When my son was little, he would keep coming unlatched all the time. If I didn’t use a nursing cover in combination with this trick, I would have been exposed a lot while he was nursing.
If you’re still confused about what I’m talking about, just search “two-shirt trick nursing” in your search engine and you should be able to find some videos.
Choose larger sizes or stretchier fabrics
You might be able to fit into some of your pre-pregnancy tops after you’ve had your baby, but that doesn’t mean they’ll all be easy to nurse in.
For example, I put on a t-shirt in my pre-pregnancy size and tried to nurse in it. It “fit”, even over all the extra baby weight, but it was really hard to pull up enough to nurse in.
Some t-shirts come in that gloriously soft, stretchy fabric that I love, and those would probably work fine even in a smaller size, but for your run-of-the-mill t-shirt with little-to-no stretch, I would choose a size bigger.
If you don’t have larger t-shirts, check in your husband’s clothes. A lot of my husband’s t-shirts came from the same events or places my did. Since he wears a size larger than me, I can feel like I’m still wearing one of my shirts and be able to nurse easier in it.
Stay clear of bulky sweaters
I guess this doesn’t quite count as making part of your wardrobe nursing-friendly, but one part of your wardrobe I would avoid when nursing a young infant is chunky sweaters.
Thinner sweaters can work fine, but the thicker they are, the more they tend to fall on your baby’s face as their nursing.
Obviously this isn’t going to be so much of a problem if you have a baby in the spring or summer, but if you have a fall or winter baby, it’s something to keep in mind when choosing what to wear.
Just like the two-shirt trick, adding layers can help you feed your baby without being exposed to the world.
I like when I can wear layers in the winter because when someone unexpectedly comes into the room, it’s easy to pull some of the fabric over to cover yourself.
This will work better in the winter than in the summer, but if you layer a cardigan over your shirt for extra warmth, it will be easier to nurse in because you won’t have to move a bulky sweater or sweatshirt out of the way.
Scarves – More Than Just a Fashion Accessory
While I am admittedly not that much of a “scarf person” when it comes to accessories, they can be a very versatile nursing accessory.
Large scarves can double as nursing covers when you realize yours is no longer in the diaper bag like you thought it was.
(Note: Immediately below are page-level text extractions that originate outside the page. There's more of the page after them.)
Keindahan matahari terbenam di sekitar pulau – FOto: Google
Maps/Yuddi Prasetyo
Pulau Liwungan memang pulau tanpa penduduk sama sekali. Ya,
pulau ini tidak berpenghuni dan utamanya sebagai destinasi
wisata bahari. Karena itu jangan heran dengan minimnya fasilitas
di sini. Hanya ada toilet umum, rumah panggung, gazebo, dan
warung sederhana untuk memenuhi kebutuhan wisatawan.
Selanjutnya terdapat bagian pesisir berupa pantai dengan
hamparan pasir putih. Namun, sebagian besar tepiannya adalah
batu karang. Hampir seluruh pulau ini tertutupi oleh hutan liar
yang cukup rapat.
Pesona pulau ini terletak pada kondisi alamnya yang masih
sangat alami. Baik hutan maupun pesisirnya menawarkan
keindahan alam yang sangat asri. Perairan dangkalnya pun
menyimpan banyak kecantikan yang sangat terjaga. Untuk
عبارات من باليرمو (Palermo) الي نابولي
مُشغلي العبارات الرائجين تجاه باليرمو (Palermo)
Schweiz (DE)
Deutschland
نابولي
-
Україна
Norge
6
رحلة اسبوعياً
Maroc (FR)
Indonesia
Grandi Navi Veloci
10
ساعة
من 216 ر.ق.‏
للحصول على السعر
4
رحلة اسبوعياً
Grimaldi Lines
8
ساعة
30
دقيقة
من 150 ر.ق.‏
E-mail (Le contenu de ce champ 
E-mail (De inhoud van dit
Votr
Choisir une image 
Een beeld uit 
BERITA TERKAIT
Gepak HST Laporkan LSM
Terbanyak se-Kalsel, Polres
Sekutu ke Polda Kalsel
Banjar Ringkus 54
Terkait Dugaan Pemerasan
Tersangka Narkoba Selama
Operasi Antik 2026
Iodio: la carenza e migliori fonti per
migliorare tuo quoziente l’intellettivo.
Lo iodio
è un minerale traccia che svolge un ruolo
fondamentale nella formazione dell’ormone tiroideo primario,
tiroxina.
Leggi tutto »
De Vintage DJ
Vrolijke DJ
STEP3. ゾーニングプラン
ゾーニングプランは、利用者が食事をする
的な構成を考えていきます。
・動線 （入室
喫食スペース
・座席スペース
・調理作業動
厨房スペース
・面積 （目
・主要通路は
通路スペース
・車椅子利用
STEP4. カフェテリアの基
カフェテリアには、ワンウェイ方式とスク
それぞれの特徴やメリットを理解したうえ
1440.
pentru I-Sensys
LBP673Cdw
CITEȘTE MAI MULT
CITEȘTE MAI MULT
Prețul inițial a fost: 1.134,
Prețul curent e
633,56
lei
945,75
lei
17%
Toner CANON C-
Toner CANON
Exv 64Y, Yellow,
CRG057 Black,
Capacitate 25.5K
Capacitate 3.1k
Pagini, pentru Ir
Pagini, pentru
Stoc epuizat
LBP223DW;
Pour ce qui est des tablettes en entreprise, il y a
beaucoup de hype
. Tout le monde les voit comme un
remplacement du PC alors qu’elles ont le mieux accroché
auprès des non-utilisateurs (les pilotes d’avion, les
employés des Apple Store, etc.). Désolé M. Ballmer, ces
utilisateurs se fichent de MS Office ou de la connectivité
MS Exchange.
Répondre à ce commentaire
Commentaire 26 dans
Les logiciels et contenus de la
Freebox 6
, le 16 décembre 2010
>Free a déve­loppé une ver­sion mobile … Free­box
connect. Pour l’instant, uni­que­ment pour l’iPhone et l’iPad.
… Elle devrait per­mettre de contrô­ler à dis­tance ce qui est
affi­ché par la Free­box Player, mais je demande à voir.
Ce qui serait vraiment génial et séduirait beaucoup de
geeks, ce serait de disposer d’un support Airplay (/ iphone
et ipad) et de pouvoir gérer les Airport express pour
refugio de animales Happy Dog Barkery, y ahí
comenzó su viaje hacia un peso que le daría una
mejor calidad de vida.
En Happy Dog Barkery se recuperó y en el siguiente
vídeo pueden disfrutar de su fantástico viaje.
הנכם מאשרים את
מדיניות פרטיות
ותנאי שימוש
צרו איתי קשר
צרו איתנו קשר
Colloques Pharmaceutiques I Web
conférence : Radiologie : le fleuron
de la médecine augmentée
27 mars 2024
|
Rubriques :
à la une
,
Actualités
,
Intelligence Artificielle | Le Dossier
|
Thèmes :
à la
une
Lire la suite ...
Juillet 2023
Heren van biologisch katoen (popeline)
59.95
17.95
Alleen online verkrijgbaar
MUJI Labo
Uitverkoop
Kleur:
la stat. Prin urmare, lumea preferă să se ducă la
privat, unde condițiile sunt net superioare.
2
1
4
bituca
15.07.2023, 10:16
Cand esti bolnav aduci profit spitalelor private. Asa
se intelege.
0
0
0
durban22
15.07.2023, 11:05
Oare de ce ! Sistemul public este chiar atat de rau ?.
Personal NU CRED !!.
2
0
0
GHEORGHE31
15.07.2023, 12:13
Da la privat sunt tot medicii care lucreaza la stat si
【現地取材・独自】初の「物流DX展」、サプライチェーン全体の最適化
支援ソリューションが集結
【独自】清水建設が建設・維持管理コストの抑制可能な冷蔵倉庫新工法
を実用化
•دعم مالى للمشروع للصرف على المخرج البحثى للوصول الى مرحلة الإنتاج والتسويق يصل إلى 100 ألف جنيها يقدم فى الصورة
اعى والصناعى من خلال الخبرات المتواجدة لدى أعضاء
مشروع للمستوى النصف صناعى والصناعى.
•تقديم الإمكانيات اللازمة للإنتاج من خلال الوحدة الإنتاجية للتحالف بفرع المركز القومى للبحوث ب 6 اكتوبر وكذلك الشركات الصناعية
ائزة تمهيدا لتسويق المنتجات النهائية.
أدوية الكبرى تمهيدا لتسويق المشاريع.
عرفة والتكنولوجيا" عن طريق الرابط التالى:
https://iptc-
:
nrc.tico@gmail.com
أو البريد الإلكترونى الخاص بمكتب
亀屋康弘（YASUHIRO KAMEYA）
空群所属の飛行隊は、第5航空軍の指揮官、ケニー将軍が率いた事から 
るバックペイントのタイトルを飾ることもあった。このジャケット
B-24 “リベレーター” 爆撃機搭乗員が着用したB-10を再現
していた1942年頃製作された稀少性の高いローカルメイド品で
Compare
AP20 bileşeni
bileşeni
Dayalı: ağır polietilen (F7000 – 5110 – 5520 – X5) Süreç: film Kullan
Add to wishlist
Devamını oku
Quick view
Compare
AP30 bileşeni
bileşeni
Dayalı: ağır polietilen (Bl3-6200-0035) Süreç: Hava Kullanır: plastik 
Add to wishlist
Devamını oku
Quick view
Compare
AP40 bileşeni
For older babies, they can also serve as a deterrent for those who think nursing can be “self-serve” whenever they want (my son is at that stage right now and it’s been dictating what type of outfit I can wear to church).
Looking to put together your nursing friendly clothes on a budget? Here’s where I would start:
Things you won’t need
- Nursing bras or tanking tops
- Nursing-specific clothes (they seem to always be more expensive that nursing-friendly clothes sold anywhere else)
- Pants (obviously this doesn’t realize play a role in whether or not you can nurse in an outfit, unless you’re wearing overalls)
- Depending on which sizes of pants you have in your closer or storage, you may need to buy some larger sizes for postpartum
Things you might have to buy
If you’re going to buy one piece of nursing-accessible clothes, make it a dress or two. Due to the fact that the two-shirt trick obviously won’t work with them, you’re left at the mercy of the neckline style of the dress and the stretchiness of the fabric.
When looking for nursing-friendly dresses, here are a few things I’d suggest:
- Look for v-neck or wrap dresses
- Scoop neck dresses can work as well if the fabric is stretchy enough
- Check out companies that make nursing-accessible dresses. If you don’t like v-necks, like me, it may be worth it to get a dress that fits your style and that you can still nurse in.
If you’re look for complete your nursing wardrobe on a budget, check out your local thrift store!